Squaring the Circle: Coming to Terms With the Earth Being Round
Viewing WGS84 Data On A Flat Screen Provides A Lot To Think About
Anonym
Sometimes when thinking about issues related to mapping and cartography, it helps to refer to a globe. I love globes. I've always liked scale models, and what could be more impressive than a miniature replica of our entire planet? We don't see the old-fashion, real-world kind of globes around as much as we used to. These days, everyone can pull up a virtual globe whenever they wish on their desktop, tablet or phone. They are useful because they allow us to better visualize geographic spaces.
Image from the Minnesota Historical Society, CC BY-SA 3.0
Hellenistic astronomy established the physical fact that the Earth is spherical in shape in the 3rd century BC. History credits the ancient Greek philosopher Crates with being the first to devise a globe to represent the Earth not long after. Two millennia may have passed since then, but globes have lost none of their utility, simply because a globe is the only way to represent the earth without distorting either the shape or the size of large features.
A geographic coordinate system allows us to index the world – that is to be able to specify any location on the planet with a set of coordinate values. Any point on the surface of a globe can be labelled with two coordinate values, latitude and longitude being the most common example. The key to remember is that we are discussing a point on the two-dimensional surface of a three-dimensional object such as a sphere or an ellipsoid. So latitude and longitude are angular coordinates, values that carry with them angular units, such as degrees. Latitude specifies an angle that determines how far north or south of the equator a given location is, and longitude indicates the angle that the location intersects on a circle that traverses the world in the east-west plane. We often helpfully inscribe our globes with a crisscrossed grid of constant latitude and longitude lines (parallels and meridians) called the graticule.
Image: Public Domain
Globes really do make things so easy to visualize the big picture. But of course, we don't typically perceive the world at such scale, but rather locally. Needless to say, our common everyday experience provides a framework that makes it appealing to model the world – or at least our little region of it – as being flat. The map is a human invention that well precedes the arrival of the globe. There is a star chart painted on the walls of the Lascaux caves that has been dated to 16,500 BC. More down to earth, geographic maps of territory existed in even the most ancient times. Traditionally, maps whether they be rendered on cave walls, parchment, paper or computer screens, are flat. For a whole lot of reasons, it's easier that way. The word "map" itself comes from the Latin term Mappa mundi, mappa having the meaning of napkin or cloth, and mundi the world. The word "map" thereby became a shorthand term referring to any two-dimensional representation of the world.
Image: Public Domain
Maps are incredibly powerful tools, but among all the many advantages and utilities they afford, there is a downside. Any representation of the three-dimensional globe on a flat map is going to introduce some amount of distortion which invariably will increase as the area the map represents grows larger. One of the most crucial arts practiced by the geographer is the selection of an appropriate map projection to best accommodate the purpose a given map is designed to serve. A good geographer will choose a map projection that minimizes distortion of relevant geographic characteristics for an appropriate scale and extent. And whereas a geographic coordinate system is used to index a location on the globe, a projected coordinate system will be used to find locations on a map. On the globe, coordinates specified angular values, but map coordinates represent linear quantities, associated with units such as meters or nautical miles.

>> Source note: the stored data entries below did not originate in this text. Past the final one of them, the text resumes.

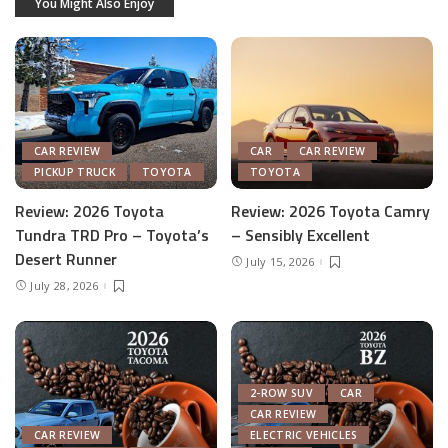
You Might Also Enjoy
CAR REVIEW
CAR
CAR REVIEW
PICKUP TRUCK
TOYOTA
TOYOTA
Review: 2026 Toyota
Review: 2026 Toyota Camry
Tundra TRD Pro – Toyota’s
– Sensibly Excellent
Desert Runner
July 15, 2026
July 28, 2026
2-ROW SUV
CAR
CAR REVIEW
CAR REVIEW
ELECTRIC VEHICLES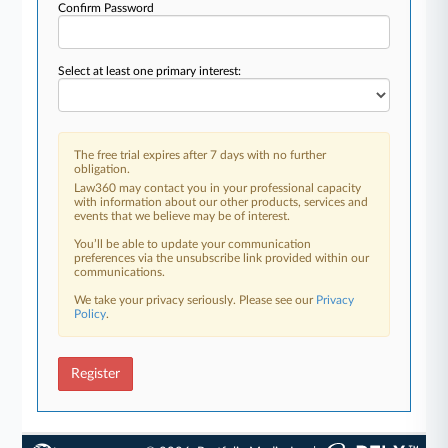
Confirm Password
Select at least one primary interest:
The free trial expires after 7 days with no further
obligation.
Law360 may contact you in your professional capacity
with information about our other products, services and
events that we believe may be of interest.
You’ll be able to update your communication
preferences via the unsubscribe link provided within our
communications.
We take your privacy seriously. Please see our
Privacy
Policy
.
Register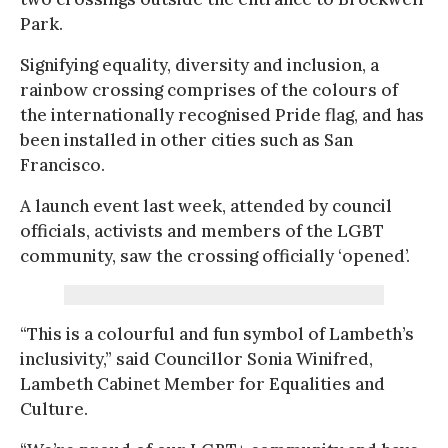
Park.
Signifying equality, diversity and inclusion, a
rainbow crossing comprises of the colours of
the internationally recognised Pride flag, and has
been installed in other cities such as San
Francisco.
A launch event last week, attended by council
officials, activists and members of the LGBT
community, saw the crossing officially ‘opened’.
“This is a colourful and fun symbol of Lambeth’s
inclusivity,” said Councillor Sonia Winifred,
Lambeth Cabinet Member for Equalities and
Culture.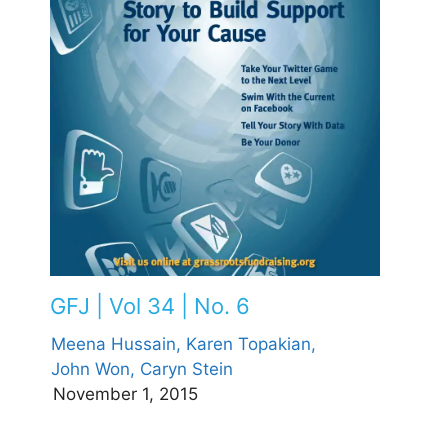
GFJ | Vol 34 | No. 6
Meena Hussain,
Karen Topakian,
John Won,
Caryn Stein
November 1, 2015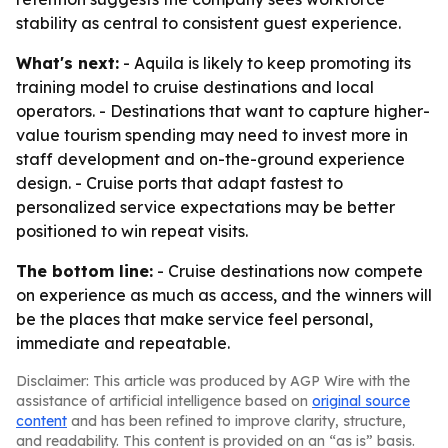
stability as central to consistent guest experience.
What's next:
- Aquila is likely to keep promoting its
training model to cruise destinations and local
operators. - Destinations that want to capture higher-
value tourism spending may need to invest more in
staff development and on-the-ground experience
design. - Cruise ports that adapt fastest to
personalized service expectations may be better
positioned to win repeat visits.
The bottom line:
- Cruise destinations now compete
on experience as much as access, and the winners will
be the places that make service feel personal,
immediate and repeatable.
Disclaimer: This article was produced by AGP Wire with the
assistance of artificial intelligence based on
original source
content
and has been refined to improve clarity, structure,
and readability. This content is provided on an “as is” basis.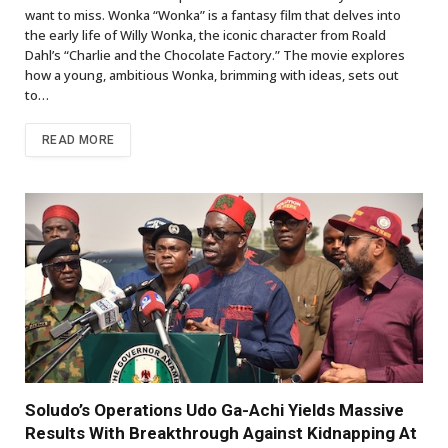
want to miss. Wonka “Wonka” is a fantasy film that delves into
the early life of Willy Wonka, the iconic character from Roald
Dahl’s “Charlie and the Chocolate Factory.” The movie explores
how a young, ambitious Wonka, brimming with ideas, sets out
to…
READ MORE
Soludo’s Operations Udo Ga-Achi Yields Massive
Results With Breakthrough Against Kidnapping At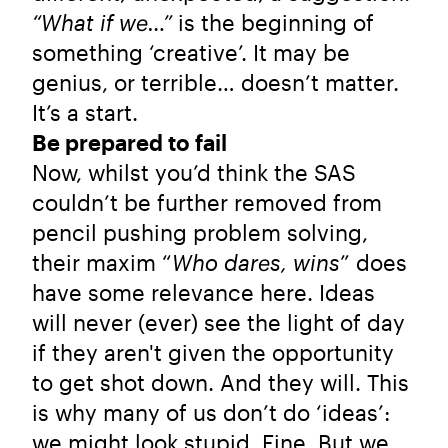
“What if we…”
is the beginning of
something ‘creative’. It may be
genius, or terrible… doesn’t matter.
It’s a start.
Be prepared to fail
Now, whilst you’d think the SAS
couldn’t be further removed from
pencil pushing problem solving,
their maxim “
Who dares, wins
” does
have some relevance here. Ideas
will never (ever) see the light of day
if they aren't given the opportunity
to get shot down. And they will. This
is why many of us don’t do ‘ideas’:
we might look stupid. Fine. But we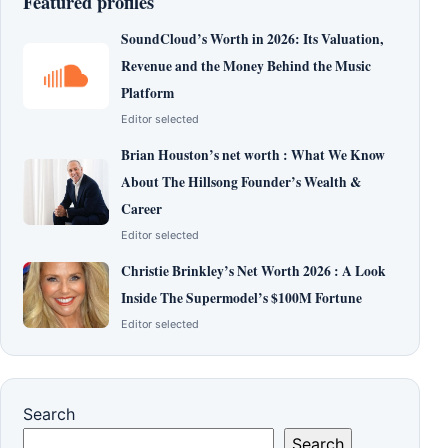
Featured profiles
SoundCloud’s Worth in 2026: Its Valuation,
Revenue and the Money Behind the Music
Platform
Editor selected
Brian Houston’s net worth : What We Know
About The Hillsong Founder’s Wealth &
Career
Editor selected
Christie Brinkley’s Net Worth 2026 : A Look
Inside The Supermodel’s $100M Fortune
Editor selected
Search
Search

Images by Stefan Kühn, CC BY-SA 3.0
The gold standard for geographic coordinate systems would seem to be the World Geodetic System, the latest revision of which goes by the shorthand WGS 84. This is the reference coordinate system used by the Global Positioning System, and is regularly used in applications that span cartography, geodesy and navigation. It is commonly represented by the European Petroleum Survey Group code EPSG:4326. It is this coordinate system that denominates features on global raster data sets such as Google Earth, Celestia and NASA World Wind. It is very easy to encounter data geospatially registered with this coordinate system.
It is very easy to forget that the simple act of viewing such data on a computer screen is in effect a distortion-inducing projection of the data and its geographic, spherically based coordinate system. Actually it's the simplest projection that there is, the plate carrée or geographic projection, which has been around for almost as long as globes have been. Basically, the projection lets longitude represent the x ordinate values and latitude the values along the y axis. The graticule thus forms a regular lattice of constantly spaced vertical straight lines mapping meridians perpendicularly crossed by constantly spaced horizontal lines representing parallels. This projection distorts both area and shape, rendering it of little use for most navigation or mapping applications. However, the advantage of such a particularly simple relationship between an x,y map coordinate – think image pixel – and a geographic location on Earth has made this geographic projection a standard of sorts for global raster data sets (such as those utilized by the previously mentioned Google Earth, Celestia and World Wind). Just keep in mind when dealing with a projection like this that the Earth is round; it's just convenient to sometimes imagine it as flat.